Malika Ayane – Animali notturni: 7+

Sa cantare e dosare bene la voce. Non esagera mai e tutto risulta sempre ben controllato. Forse un po’ troppo! Ogni tanto dovrebbe uscire dalla sua zona di comfort… e lasciarsi andare sul serio.

Sal Di Vinci – Per sempre sì: 7,5

Grande voce partenopea. Potente, va dritto come un treno! Spinge, spinge tanto! Una bella estensione vocale, non indifferente e non per tutti! C’è a chi piace e chi mente.

Tredici Pietro – Uomo che cade: 4

Non c’è tecnica. Sulle strofe la voce è flebile, senza spessore. Ritornello troppo spinto, sforza tantissimo e la voce diventa subito rauca.

Raf – Ora e per sempre: 7

Bella voce e bella performance.
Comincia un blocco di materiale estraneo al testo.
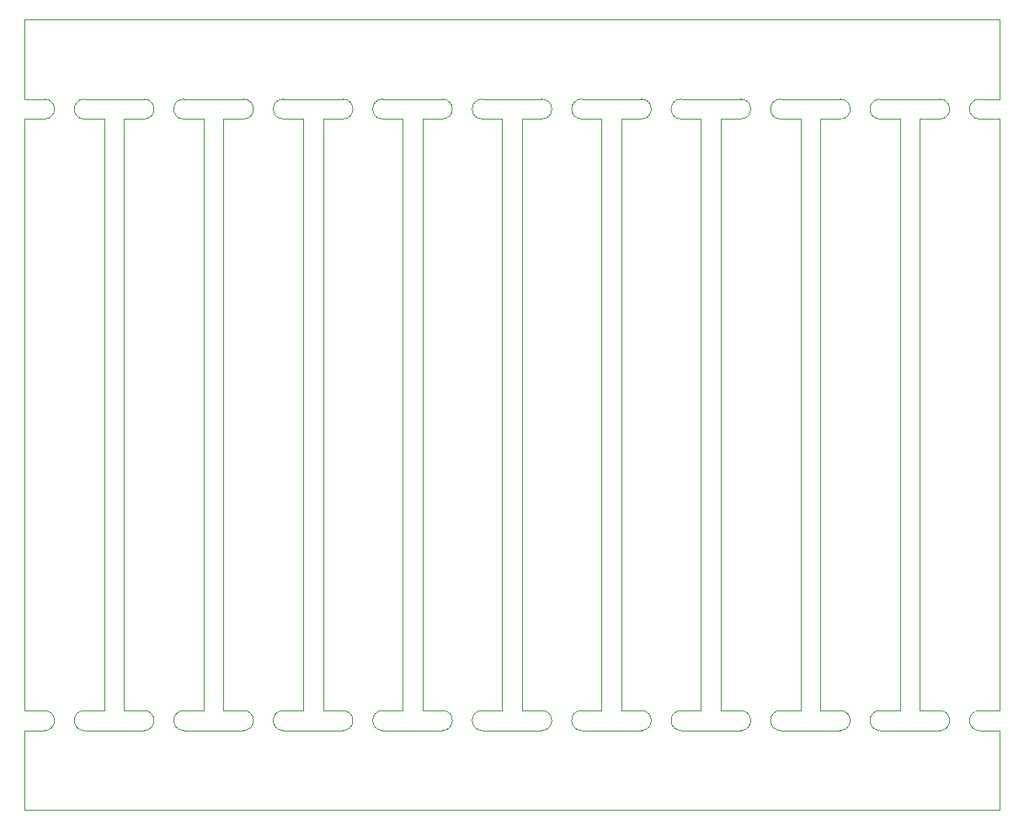
<source format=gm1>
G04 #@! TF.GenerationSoftware,KiCad,Pcbnew,(5.1.12)-1*
G04 #@! TF.CreationDate,2021-12-02T19:00:41+01:00*
G04 #@! TF.ProjectId,DIY Mic Electronic Panelized,44495920-4d69-4632-9045-6c656374726f,rev?*
G04 #@! TF.SameCoordinates,Original*
G04 #@! TF.FileFunction,Profile,NP*
%FSLAX46Y46*%
G04 Gerber Fmt 4.6, Leading zero omitted, Abs format (unit mm)*
G04 Created by KiCad (PCBNEW (5.1.12)-1) date 2021-12-02 19:00:41*
%MOMM*%
%LPD*%
G01*
G04 APERTURE LIST*
G04 #@! TA.AperFunction,Profile*
%ADD10C,0.050000*%
G04 #@! TD*
G04 APERTURE END LIST*
D10*
X179000000Y-128500000D02*
X173000000Y-128500000D01*
X189000000Y-128500000D02*
X183000000Y-128500000D01*
X163000000Y-128500000D02*
X169000000Y-128500000D01*
X153000000Y-128500000D02*
X159000000Y-128500000D01*
X143000000Y-128500000D02*
X149000000Y-128500000D01*
X133000000Y-128500000D02*
X139000000Y-128500000D01*
X123000000Y-128500000D02*
X129000000Y-128500000D01*
X113000000Y-128500000D02*
X119000000Y-128500000D01*
X103000000Y-128500000D02*
X109000000Y-128500000D01*
X97000000Y-128500000D02*
X99000000Y-128500000D01*
X97000000Y-136500000D02*
X97000000Y-128500000D01*
X195000000Y-136500000D02*
X97000000Y-136500000D01*
X195000000Y-128500000D02*
X195000000Y-136500000D01*
X193000000Y-128500000D02*
X195000000Y-128500000D01*
X109000000Y-65000000D02*
X103000000Y-65000000D01*
X119000000Y-65000000D02*
X113000000Y-65000000D01*
X129000000Y-65000000D02*
X123000000Y-65000000D01*
X139000000Y-65000000D02*
X133000000Y-65000000D01*
X149000000Y-65000000D02*
X143000000Y-65000000D01*
X159000000Y-65000000D02*
X153000000Y-65000000D01*
X169000000Y-65000000D02*
X163000000Y-65000000D01*
X179000000Y-65000000D02*
X173000000Y-65000000D01*
X189000000Y-65000000D02*
X183000000Y-65000000D01*
X195000000Y-65000000D02*
X193000000Y-65000000D01*
X195000000Y-57000000D02*
X195000000Y-65000000D01*
X97000000Y-57000000D02*
X195000000Y-57000000D01*
X97000000Y-65000000D02*
X97000000Y-57000000D01*
X99000000Y-65000000D02*
X97000000Y-65000000D01*
X189000000Y-67000000D02*
X187000000Y-67000000D01*
X179000000Y-67000000D02*
X177000000Y-67000000D01*
X169000000Y-67000000D02*
X167000000Y-67000000D01*
X159000000Y-67000000D02*
X157000000Y-67000000D01*
X149000000Y-67000000D02*
X147000000Y-67000000D01*
X139000000Y-67000000D02*
X137000000Y-67000000D01*
X129000000Y-67000000D02*
X127000000Y-67000000D01*
X119000000Y-67000000D02*
X117000000Y-67000000D01*
X109000000Y-67000000D02*
X107000000Y-67000000D01*
X193000000Y-67000000D02*
G75*
G02*
X193000000Y-65000000I0J1000000D01*
G01*
X183000000Y-67000000D02*
G75*
G02*
X183000000Y-65000000I0J1000000D01*
G01*
X173000000Y-67000000D02*
G75*
G02*
X173000000Y-65000000I0J1000000D01*
G01*
X163000000Y-67000000D02*
G75*
G02*
X163000000Y-65000000I0J1000000D01*
G01*
X153000000Y-67000000D02*
G75*
G02*
X153000000Y-65000000I0J1000000D01*
G01*
X143000000Y-67000000D02*
G75*
G02*
X143000000Y-65000000I0J1000000D01*
G01*
X133000000Y-67000000D02*
G75*
G02*
X133000000Y-65000000I0J1000000D01*
G01*
X123000000Y-67000000D02*
G75*
G02*
X123000000Y-65000000I0J1000000D01*
G01*
X113000000Y-67000000D02*
G75*
G02*
X113000000Y-65000000I0J1000000D01*
G01*
X189000000Y-126500000D02*
G75*
G02*
X189000000Y-128500000I0J-1000000D01*
G01*
X179000000Y-126500000D02*
G75*
G02*
X179000000Y-128500000I0J-1000000D01*
G01*
X169000000Y-126500000D02*
G75*
G02*
X169000000Y-128500000I0J-1000000D01*
G01*
X159000000Y-126500000D02*
G75*
G02*
X159000000Y-128500000I0J-1000000D01*
G01*
X149000000Y-126500000D02*
G75*
G02*
X149000000Y-128500000I0J-1000000D01*
G01*
X139000000Y-126500000D02*
G75*
G02*
X139000000Y-128500000I0J-1000000D01*
G01*
X129000000Y-126500000D02*
G75*
G02*
X129000000Y-128500000I0J-1000000D01*
G01*
X119000000Y-126500000D02*
G75*
G02*
X119000000Y-128500000I0J-1000000D01*
G01*
X109000000Y-126500000D02*
G75*
G02*
X109000000Y-128500000I0J-1000000D01*
G01*
X193000000Y-128500000D02*
G75*
G02*
X193000000Y-126500000I0J1000000D01*
G01*
X183000000Y-128500000D02*
G75*
G02*
X183000000Y-126500000I0J1000000D01*
G01*
X173000000Y-128500000D02*
G75*
G02*
X173000000Y-126500000I0J1000000D01*
G01*
X163000000Y-128500000D02*
G75*
G02*
X163000000Y-126500000I0J1000000D01*
G01*
X153000000Y-128500000D02*
G75*
G02*
X153000000Y-126500000I0J1000000D01*
G01*
X143000000Y-128500000D02*
G75*
G02*
X143000000Y-126500000I0J1000000D01*
G01*
X133000000Y-128500000D02*
G75*
G02*
X133000000Y-126500000I0J1000000D01*
G01*
X123000000Y-128500000D02*
G75*
G02*
X123000000Y-126500000I0J1000000D01*
G01*
X113000000Y-128500000D02*
G75*
G02*
X113000000Y-126500000I0J1000000D01*
G01*
X195000000Y-67000000D02*
X193000000Y-67000000D01*
X185000000Y-67000000D02*
X183000000Y-67000000D01*
X175000000Y-67000000D02*
X173000000Y-67000000D01*
X165000000Y-67000000D02*
X163000000Y-67000000D01*
X155000000Y-67000000D02*
X153000000Y-67000000D01*
X145000000Y-67000000D02*
X143000000Y-67000000D01*
X135000000Y-67000000D02*
X133000000Y-67000000D01*
X125000000Y-67000000D02*
X123000000Y-67000000D01*
X115000000Y-67000000D02*
X113000000Y-67000000D01*
X189000000Y-65000000D02*
G75*
G02*
X189000000Y-67000000I0J-1000000D01*
G01*
X179000000Y-65000000D02*
G75*
G02*
X179000000Y-67000000I0J-1000000D01*
G01*
X169000000Y-65000000D02*
G75*
G02*
X169000000Y-67000000I0J-1000000D01*
G01*
X159000000Y-65000000D02*
G75*
G02*
X159000000Y-67000000I0J-1000000D01*
G01*
X149000000Y-65000000D02*
G75*
G02*
X149000000Y-67000000I0J-1000000D01*
G01*
X139000000Y-65000000D02*
G75*
G02*
X139000000Y-67000000I0J-1000000D01*
G01*
X129000000Y-65000000D02*
G75*
G02*
X129000000Y-67000000I0J-1000000D01*
G01*
X119000000Y-65000000D02*
G75*
G02*
X119000000Y-67000000I0J-1000000D01*
G01*
X109000000Y-65000000D02*
G75*
G02*
X109000000Y-67000000I0J-1000000D01*
G01*
X189000000Y-126500000D02*
X187000000Y-126500000D01*
X179000000Y-126500000D02*
X177000000Y-126500000D01*
X169000000Y-126500000D02*
X167000000Y-126500000D01*
X159000000Y-126500000D02*
X157000000Y-126500000D01*
X149000000Y-126500000D02*
X147000000Y-126500000D01*
X139000000Y-126500000D02*
X137000000Y-126500000D01*
X129000000Y-126500000D02*
X127000000Y-126500000D01*
X119000000Y-126500000D02*
X117000000Y-126500000D01*
X109000000Y-126500000D02*
X107000000Y-126500000D01*
X195000000Y-126500000D02*
X193000000Y-126500000D01*
X185000000Y-126500000D02*
X183000000Y-126500000D01*
X175000000Y-126500000D02*
X173000000Y-126500000D01*
X165000000Y-126500000D02*
X163000000Y-126500000D01*
X155000000Y-126500000D02*
X153000000Y-126500000D01*
X145000000Y-126500000D02*
X143000000Y-126500000D01*
X135000000Y-126500000D02*
X133000000Y-126500000D01*
X125000000Y-126500000D02*
X123000000Y-126500000D01*
X115000000Y-126500000D02*
X113000000Y-126500000D01*
X187000000Y-126500000D02*
X187000000Y-67000000D01*
X177000000Y-126500000D02*
X177000000Y-67000000D01*
X167000000Y-126500000D02*
X167000000Y-67000000D01*
X157000000Y-126500000D02*
X157000000Y-67000000D01*
X147000000Y-126500000D02*
X147000000Y-67000000D01*
X137000000Y-126500000D02*
X137000000Y-67000000D01*
X127000000Y-126500000D02*
X127000000Y-67000000D01*
X117000000Y-126500000D02*
X117000000Y-67000000D01*
X107000000Y-126500000D02*
X107000000Y-67000000D01*
X195000000Y-126500000D02*
X195000000Y-67000000D01*
X185000000Y-126500000D02*
X185000000Y-67000000D01*
X175000000Y-126500000D02*
X175000000Y-67000000D01*
X165000000Y-126500000D02*
X165000000Y-67000000D01*
X155000000Y-126500000D02*
X155000000Y-67000000D01*
X145000000Y-126500000D02*
X145000000Y-67000000D01*
X135000000Y-126500000D02*
X135000000Y-67000000D01*
X125000000Y-126500000D02*
X125000000Y-67000000D01*
X115000000Y-126500000D02*
X115000000Y-67000000D01*
X99000000Y-67000000D02*
X97000000Y-67000000D01*
X105000000Y-67000000D02*
X103000000Y-67000000D01*
X103000000Y-67000000D02*
G75*
G02*
X103000000Y-65000000I0J1000000D01*
G01*
X99000000Y-65000000D02*
G75*
G02*
X99000000Y-67000000I0J-1000000D01*
G01*
X99000000Y-126500000D02*
G75*
G02*
X99000000Y-128500000I0J-1000000D01*
G01*
X103000000Y-128500000D02*
G75*
G02*
X103000000Y-126500000I0J1000000D01*
G01*
X99000000Y-126500000D02*
X97000000Y-126500000D01*
X105000000Y-126500000D02*
X103000000Y-126500000D01*
X105000000Y-126500000D02*
X105000000Y-67000000D01*
X97000000Y-126500000D02*
X97000000Y-67000000D01*
M02*

</source>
Dignitosa e coerente con il suo percorso. È riuscito a “non andare troppo oltre”. Molto equilibrato, bravo.

Francesco Renga – Il meglio di me: 7

Rimane fedele a se stesso. Passione e potenza nel ritornello per poi scendere su una calma “apparente” nelle strofe. Nulla di più, nulla di meno. È Renga.

Eddie Brock – Avvoltoi: 5,5

C’è della balorda nostalgia in questo brano. Ha un timbro interessante. Un po’ di incertezze qua e là a livello di intonazione. Spinge un po’ troppo con la voce, a tratti un po’ “sguaiato” . Può crescere molto se trova un’equilibrio tra emozione e tecnica!

Serena Brancale – Qui con me: 9

Non la Brancale che ci si aspettava, ma ci ha ugualmente spettinato. Musicale, intonata, brava. Nelle note alte va in mix di testa per rimanere presente ma leggera (scelta ponderata). Vocalità di un certo livello.

Samurai Jay – Ossessione: 4

Non lo conoscevo e non mi dice nulla di che…

Arisa – Magica Favola: 9

È brava e basta. Una voce calda e dolce allo stesso tempo. Una delle voci più belle del panorama italiano, ahimé spesso sottovalutata. Può non piacere il brano ma lei sa cantare sul serio.

Michele Bravi – Prima o poi: 4

O lo ami o lo odi. A me non piace. Vocalmente non è niente di che. Sforza tantissimo la voce sulle note acute che infatti prende malamente. Renderebbe molto su uno stile più “recitar/cantando”.

Luchè – Labirinto: 2

Quale performance vocale? Tutta la prima parte è calante da morire. Ci sono rapper migliori. Non da Sanremo.

Mara Sattei – Le cose che non sai di me: 5

Bella che non balla. C’e del potenziale, nascosto da qualche parte… Canzone un po’ piatta. Le note acute sono instabili e quando va di testa il suono è molto debole e poco sostenuto.

Sayf – Tu mi piaci tanto: 4

L’emozione non ha voce, qualcuno diceva… Vocalmente, niente di che. Rimane abbastanza piatto per tutta la strofa. Un piccolo slancio sul ritornello. Non mi sconvolge. Non mi prende.